### Vorliegender Auszug
§
Kunst: Gegen Gewissensbisse ein Biscuit
In Langenthal und Solothurn versprechen zwei Ausstellungen, abstrakte ökonomische und ökologische Prozesse greifbar zu machen, um so das politische Bewusstsein zu fördern. Wie subversiv ist das?
Mehl, Wasser und eine Prise Salz: Diese Zutaten reichen aus, um Biscuits zu backen. Ihr eingestanztes Gesicht lächelt einen förmlich an, während sie von einem Stand hängen, neben «gute Laune»-gelben Wänden und überdimensionierten Kartonversionen ihrer selbst. Die Installation befindet sich derzeit im Kunsthaus Langenthal, sie ist die neuste Arbeit von Disnovation. Bisher bekannt dafür, sich an der Schnittstelle von Hacking und Aktivismus zu bewegen, hat sich das Kunstkollektiv nun der Thematik des Postwachstums verschrieben.
Abgepackt und vakuumiert symbolisieren die Biscuits materialisierte Sonnenenergie, sogenannte Solar Shares: Einheiten, die aus der Menge an Weizen gebacken sind, die pro Jahr auf einem Quadratmeter wächst und die den durchschnittlichen täglichen Energiebedarf eines Menschen deckt. «Seien wir solare Materialist:innen in Solidarität mit dem Planetariat!», steht an der Wand. Die verpackten Biscuitrationen wecken allerdings eher Prepper-Vibes, anstatt zum Nachdenken über neue Wirtschaftsformen anzuregen. Davon vermag auch das aus ökologischen Materialien gestaltete heitere Display nicht abzulenken.
Dem Erfindergeist trotzend
Disnovation will vor allem schon bestehende gute Ideen weiterverbreiten. Nicht speziell innovativ sein zu wollen, ist Programm. Man mokiert sich über den Kreativitätsmythos des genialen Einzelkünstlers, dessen sich ein neoliberales Storytelling, laut dem alles in der Hand des Individuums liegt, stets gern bedient.
Doch laufen solche Gedankenexperimente deswegen schon in Richtung Postwachstum? Die Tatsache, dass Disnovation die Energie der Sonne in biscuitförmige Münzen übersetzt, um den wirtschaftlichen Wert von deren Strahlung greifbar zu machen, lässt Zweifel daran aufkommen. Gleiches gilt für die Veranschaulichung aller möglichen komplizierten Zusammenhänge in messbare Einheiten: Dem für eine Ladung Biscuitproduktion benötigten Weizen kann einige Stationen zuvor beim Wachsen zugeschaut werden. Er gedeiht in einem System, das die «Ökosystemdienstleistungen» von Sonne und Regen berechnet und künstlich erzeugt.
§
### Aufgabenstellung
Gib den Auszug ab der Stelle mit „Mehl, Wasser und“ bis einschließlich „des Postwachstums verschrieben.“ erneut wieder und tausche darin „Kunstkollektiv“ gegen „Künstlerkollektiv“ aus. Stütze dich dabei allein auf den Auszug.

### Erfasste Daten
§
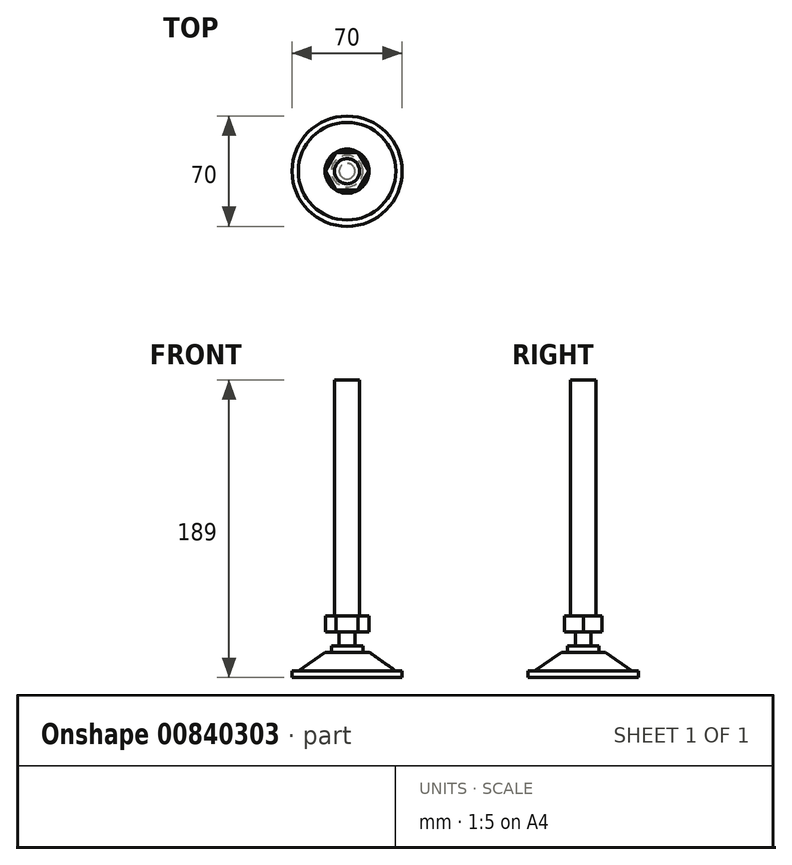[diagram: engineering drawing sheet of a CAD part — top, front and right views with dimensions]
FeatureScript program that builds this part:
§
### Ergebnis
Mehl, Wasser und eine Prise Salz: Diese Zutaten reichen aus, um Biscuits zu backen. Ihr eingestanztes Gesicht lächelt einen förmlich an, während sie von einem Stand hängen, neben «gute Laune»-gelben Wänden und überdimensionierten Kartonversionen ihrer selbst. Die Installation befindet sich derzeit im Kunsthaus Langenthal, sie ist die neuste Arbeit von Disnovation. Bisher bekannt dafür, sich an der Schnittstelle von Hacking und Aktivismus zu bewegen, hat sich das Künstlerkollektiv nun der Thematik des Postwachstums verschrieben.